Dataset records:
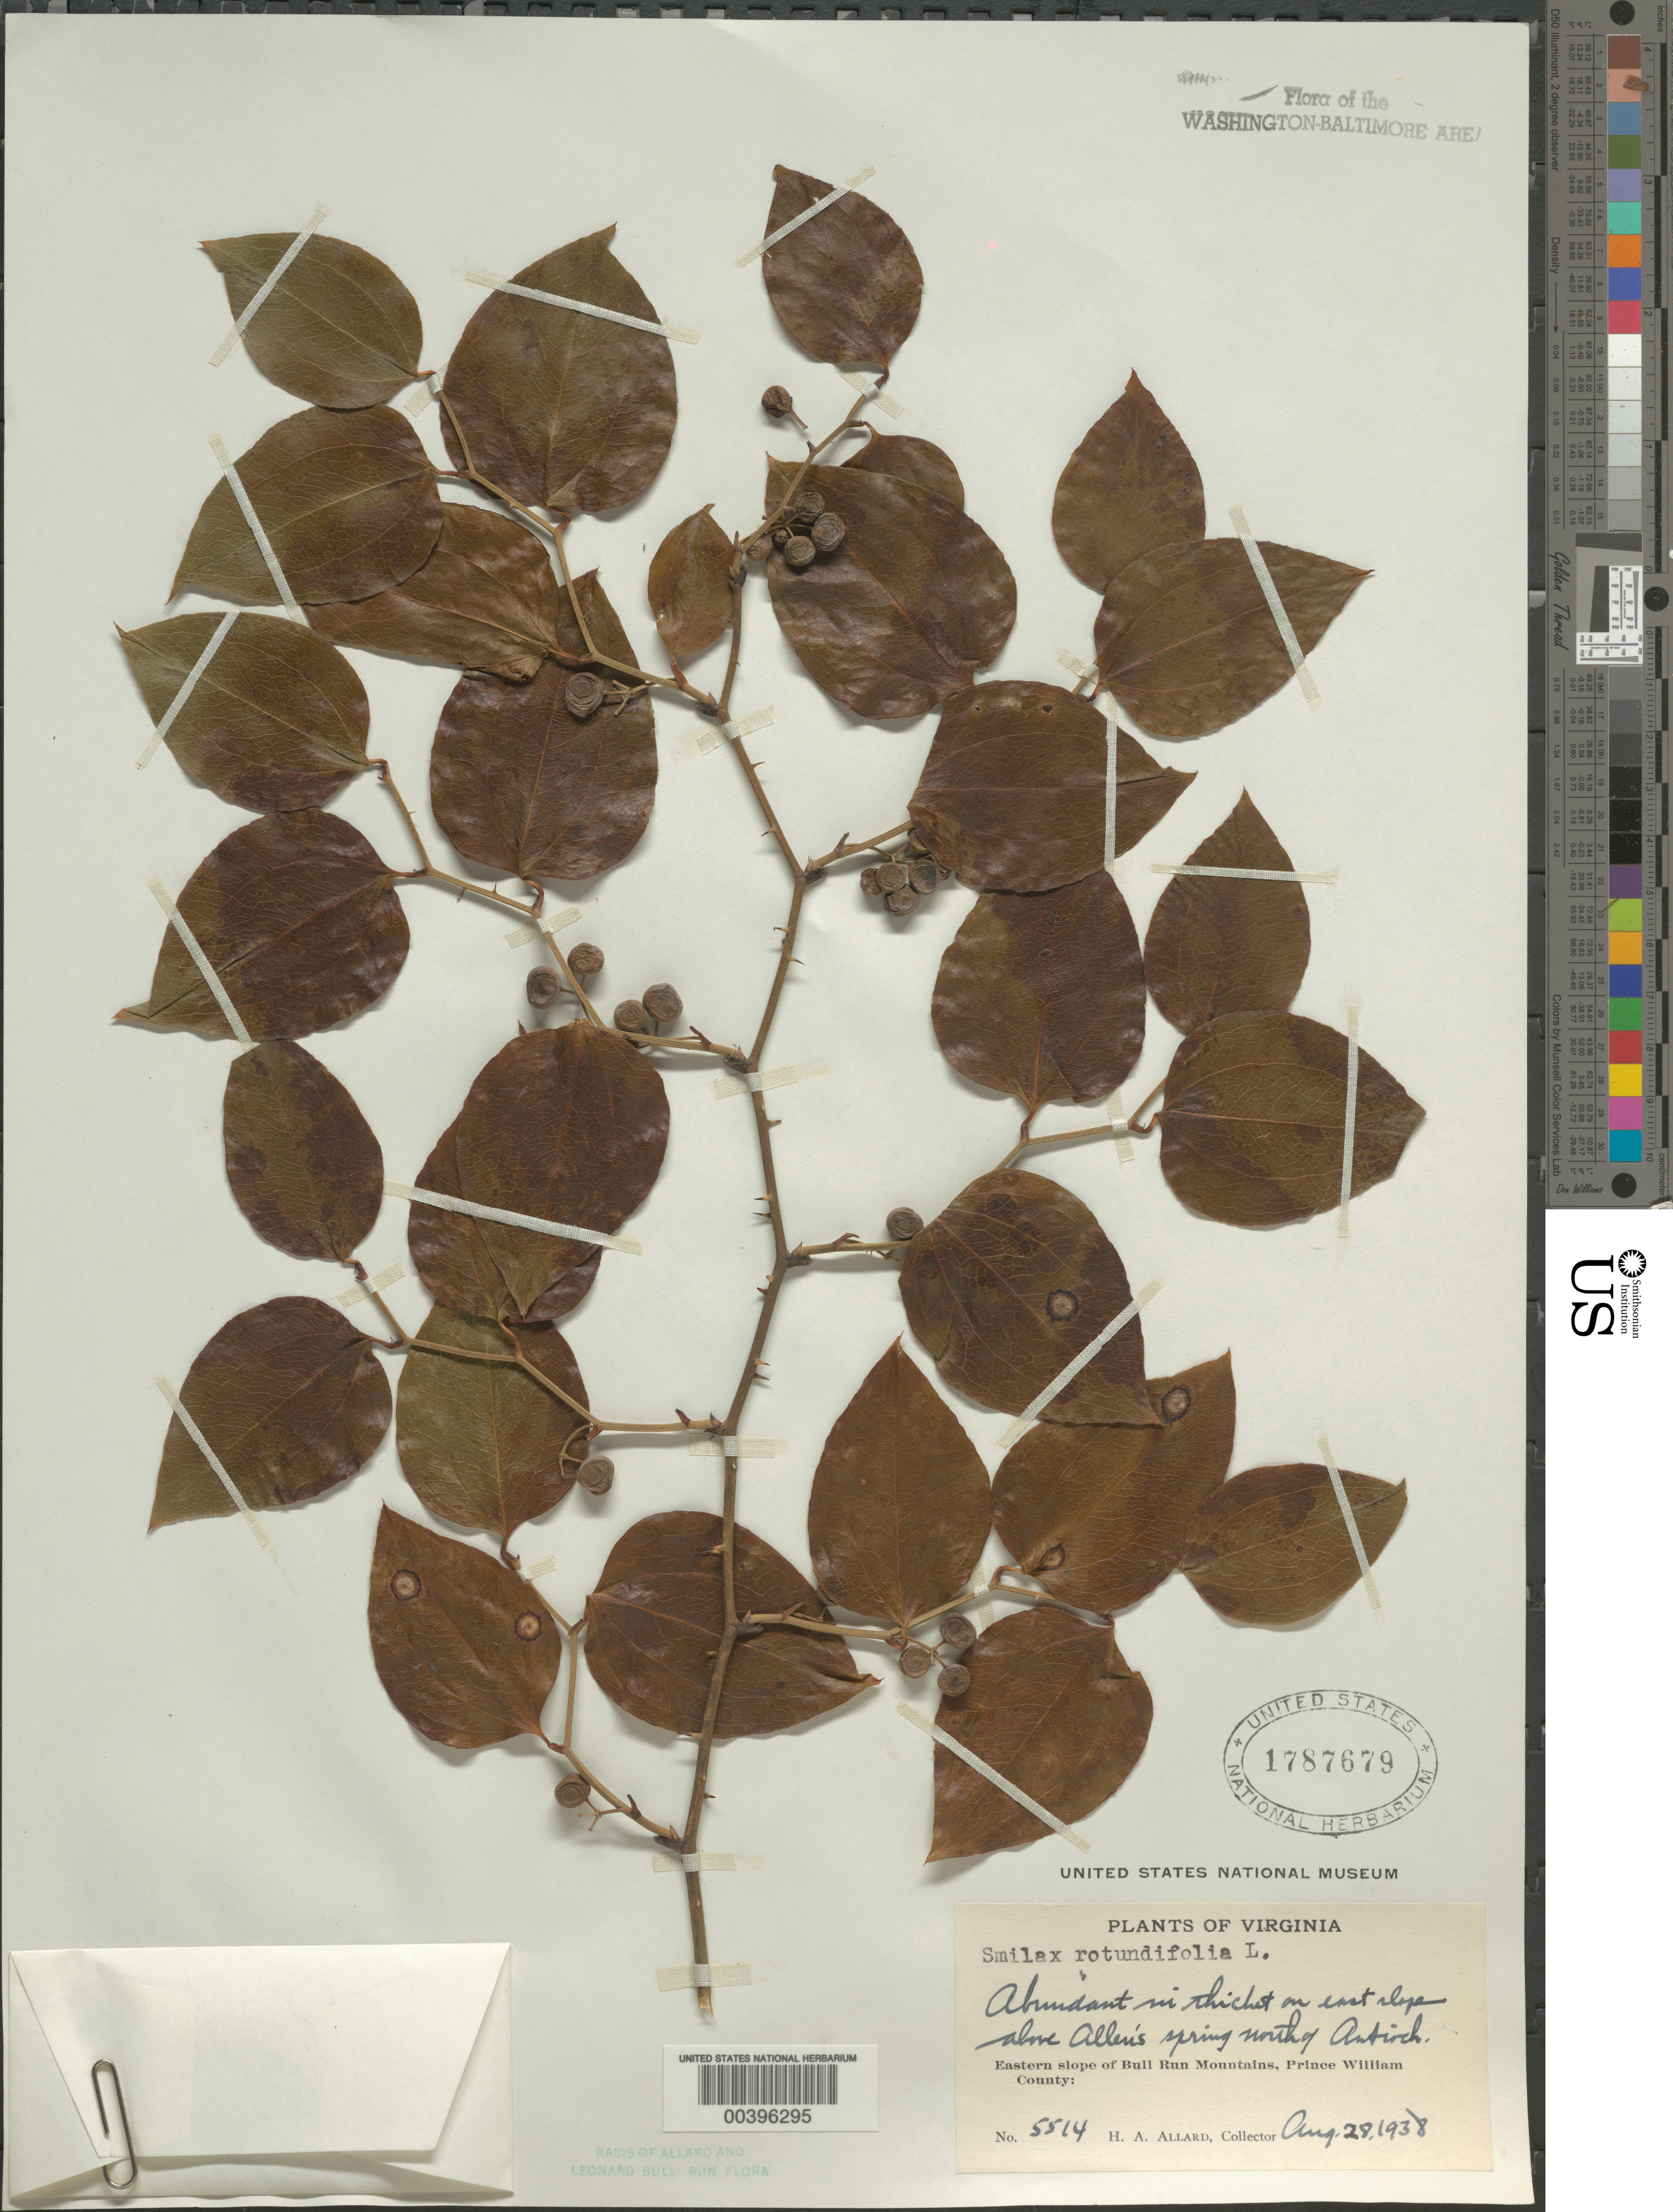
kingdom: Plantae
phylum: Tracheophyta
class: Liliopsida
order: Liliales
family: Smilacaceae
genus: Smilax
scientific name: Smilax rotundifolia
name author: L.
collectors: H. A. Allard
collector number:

Request:
Rewrite the data above as a numbered list with no blank lines, leaving the pictures out of your answer.

Finished exercise:
1. kingdom: Plantae
2. phylum: Tracheophyta
3. class: Liliopsida
4. order: Liliales
5. family: Smilacaceae
6. genus: Smilax
7. scientific name: Smilax rotundifolia
8. name author: L.
9. collectors: H. A. Allard
10. collector number:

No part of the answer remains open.